What has gotten me through the winter lockdown, amongst a few other things, is the thought of British strawberries in the spring. It’s a very short season that spans from May to June and is signalled by 2 for £3 berry deals at Tesco, and abundantly packed flats displayed at the local produce stall that pops up on the high street next to Pret a Manger. The best strawberries, regardless of variety, are from Kent in the Southeast of England–a place where, sans pandemic, I would’ve visited last year for the sole purpose of shovelling strawberries straight from the vine into my mouth. Kent strawberries in the spring are like ruby jewels, heart-shaped and deeply red from tip to stem and through the flesh; bite into one and there’s no tart white core in sight. They arrive so ripe, they’re unable to contain the juice that produces a scent that is so unparalleled in sweetness that when accented by the heat of the sun, they smell almost artificial. Leaving them un-jostled for over a day is a mistake, wait too long and they’ll rot at the spots where they’ve rested and rubbed against one another in transit.
This year, I pledge to unabashedly indulge in strawberries. I promise I won’t let any go bad. In those short weeks, I’ll buy four punnets at a time and eat them whole, nibbling at the stems until only the leaves remain. I’ll whip cream for them, crack meringues for them, and pop open bottles of prosecco for them. I’ll free pour Pimms and lemonade for them, and sit in that golden 5pm spotlight sipping that amber liquid, until what remains are thin coins of saturated cucumber and slices of plump drunken berries adorned in jagged mint for me to savour in the afterglow.

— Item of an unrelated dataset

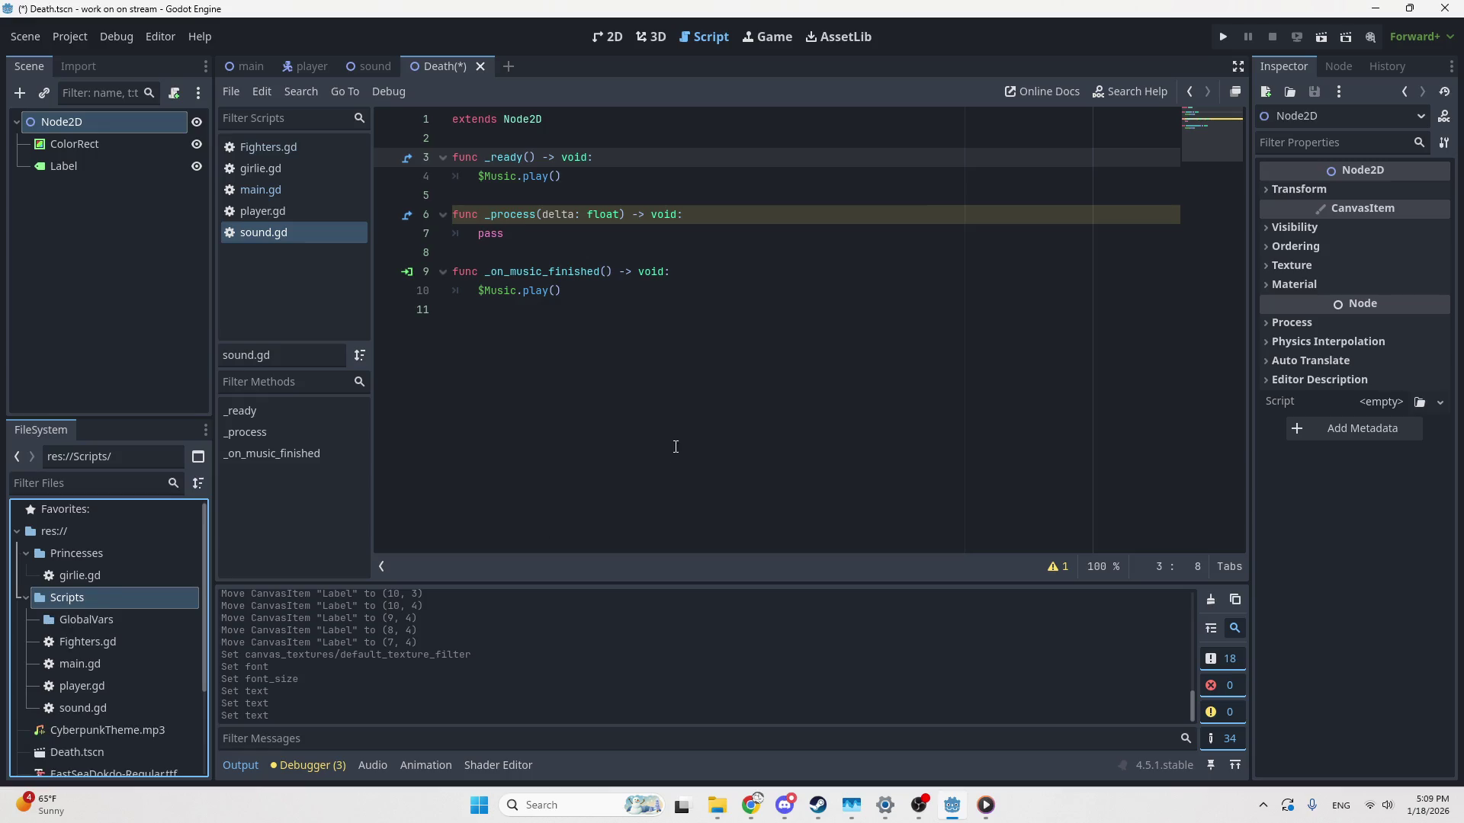
left_click(114, 615)
right_click(114, 616)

Ripe strawberries are a gift from spring, a reminder that you’re allowed to slow time, to have moments immersed in pure, deep sweetness without always having to first wade your way through the sour. I want to softly cradle this feeling, to tattoo signifiers of it onto my skin so I can habitually remember all that is evoked by ripe fruits and the spring sun, by fictional strawberry-fuelled lovesickness, the giddiness of it all that momentarily muffles the calls that woefully pull us back to bitter reality.